Problem =
All of the data goes into your copy exactly as written. Images do not.

### Source material ###

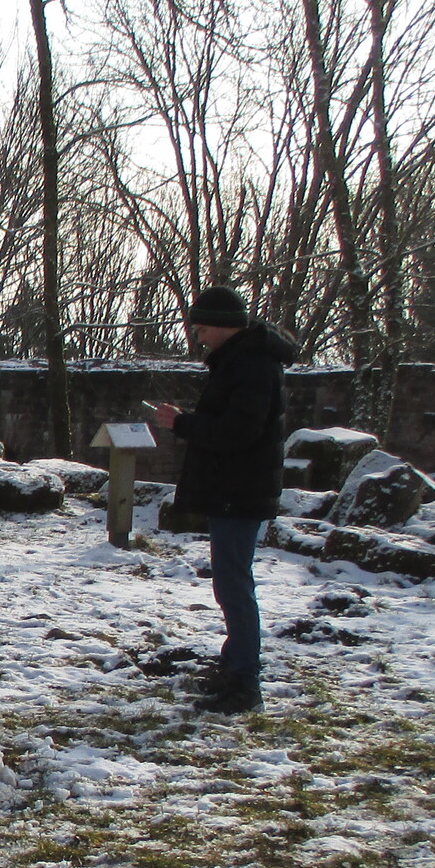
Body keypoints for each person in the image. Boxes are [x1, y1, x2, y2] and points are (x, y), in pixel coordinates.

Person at [143, 286, 298, 715]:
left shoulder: (251, 365)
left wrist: (183, 424)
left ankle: (245, 680)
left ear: (223, 325)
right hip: (235, 488)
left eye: (202, 328)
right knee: (229, 582)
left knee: (234, 584)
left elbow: (238, 432)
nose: (199, 337)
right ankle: (235, 666)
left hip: (239, 489)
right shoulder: (242, 360)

###

Task output =
Body keypoints for each person in the image. Boxes are [x1, y1, x2, y2] and points are (x, y), in pixel coordinates.

Person at [143, 286, 298, 715]:
left shoulder: (251, 365)
left wrist: (183, 424)
left ankle: (245, 680)
left ear: (223, 325)
right hip: (235, 488)
left eye: (202, 328)
right knee: (229, 582)
left knee: (234, 584)
left elbow: (238, 432)
nose: (199, 337)
right ankle: (235, 666)
left hip: (239, 489)
right shoulder: (242, 360)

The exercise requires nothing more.